━━ SUPPLIED TEXT ━━

One restricting factor here is queue_max_segment_size(), which it
compare against full iter size to not dig into bvecs. By default it's
64KB, and so for requests under 64KB, but for those falling under the
conditions it's much faster.

Signed-off-by: Pavel Begunkov <asml.silence@gmail.com>
---
 block/blk-merge.c | 29 +++++++++++++++++++++++++----
 1 file changed, 25 insertions(+), 4 deletions(-)

diff --git a/block/blk-merge.c b/block/blk-merge.c
index 84b9635b5d57..15d75f3ffc30 100644
--- a/block/blk-merge.c
+++ b/block/blk-merge.c
@@ -226,12 +226,12 @@ static bool bvec_split_segs(const struct request_queue *q,
 static struct bio *__blk_bio_segment_split(struct request_queue *q,
 					   struct bio *bio,
 					   struct bio_set *bs,
-					   unsigned *segs)
+					   unsigned *segs,
+					   const unsigned max_sectors)
 {
 	struct bio_vec bv, bvprv, *bvprvp = NULL;
 	struct bvec_iter iter;
 	unsigned nsegs = 0, sectors = 0;
-	const unsigned max_sectors = get_max_io_size(q, bio);
 	const unsigned max_segs = queue_max_segments(q);
 
 	bio_for_each_bvec(bv, bio, iter) {
@@ -295,6 +295,9 @@ static inline struct bio *blk_bio_segment_split(struct request_queue *q,
 						struct bio_set *bs,
 						unsigned *nr_segs)

━━━
━━ SUPPLIED DATA ━━

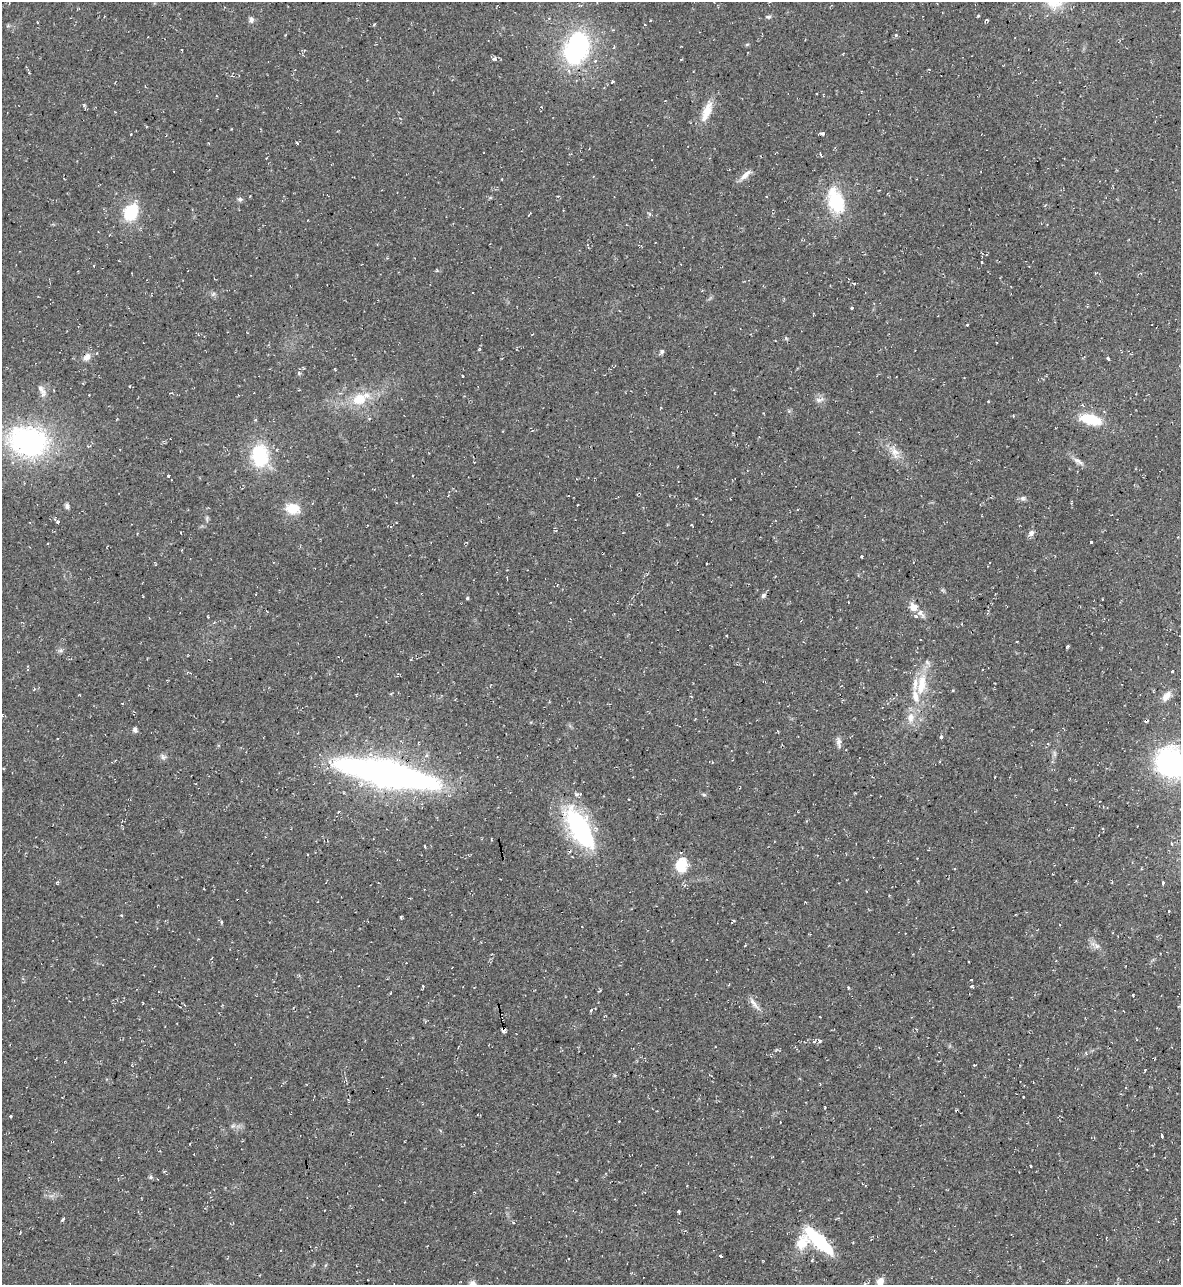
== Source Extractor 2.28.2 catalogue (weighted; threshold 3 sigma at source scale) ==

━━━
━━ SUPPLIED DATA ━━

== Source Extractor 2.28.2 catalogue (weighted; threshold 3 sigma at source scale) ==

━━━

* **INSTRUCTIONS**
1 – In the block-merge patch, why is queue_max_segment_size() compared against the full iter size? Answer in one to three sentences.
2 – Extend the block-merge patch past its last line, continuing the diff of blk_bio_segment_split().

* **THE RESULTS**
1 – It is compared against the full iter size so that the code does not have to dig into the bvecs.

2 –
 {
+	unsigned int max_sectors, q_max_sectors;
+	unsigned int bio_segs = bio->bi_vcnt;
+
 	/*
 	 * All drivers must accept single-segments bios that are <=
 	 * PAGE_SIZE.  This is a quick and dirty check that relies on
@@ -303,14 +306,32 @@ static inline struct bio *blk_bio_segment_split(struct request_queue *q,
 	 * are cloned, but compared to the performance impact of cloned
 	 * bios themselves the loop below doesn't matter anyway.
 	 */
-	if (!q->limits.chunk_sectors && bio->bi_vcnt == 1 &&
+	if (!q->limits.chunk_sectors && bio_segs == 1 &&
 	    (bio->bi_io_vec[0].bv_len +
 	     bio->bi_io_vec[0].bv_offset) <= PAGE_SIZE) {
 		*nr_segs = 1;
 		return NULL;
 	}
 
-	return __blk_bio_segment_split(q, bio, bs, nr_segs);
+	q_max_sectors = get_max_io_size(q, bio);
+	if (!queue_virt_boundary(q) && bio_segs < queue_max_segments(q) &&
+	    bio->bi_iter.bi_size <= queue_max_segment_size(q)) {
+		/*
+		 * Segments are contiguous, so only their ends may be not full.
+		 * An upper bound for them would to assume that each takes 1B
+		 * but adds a sector, and all left are just full sectors.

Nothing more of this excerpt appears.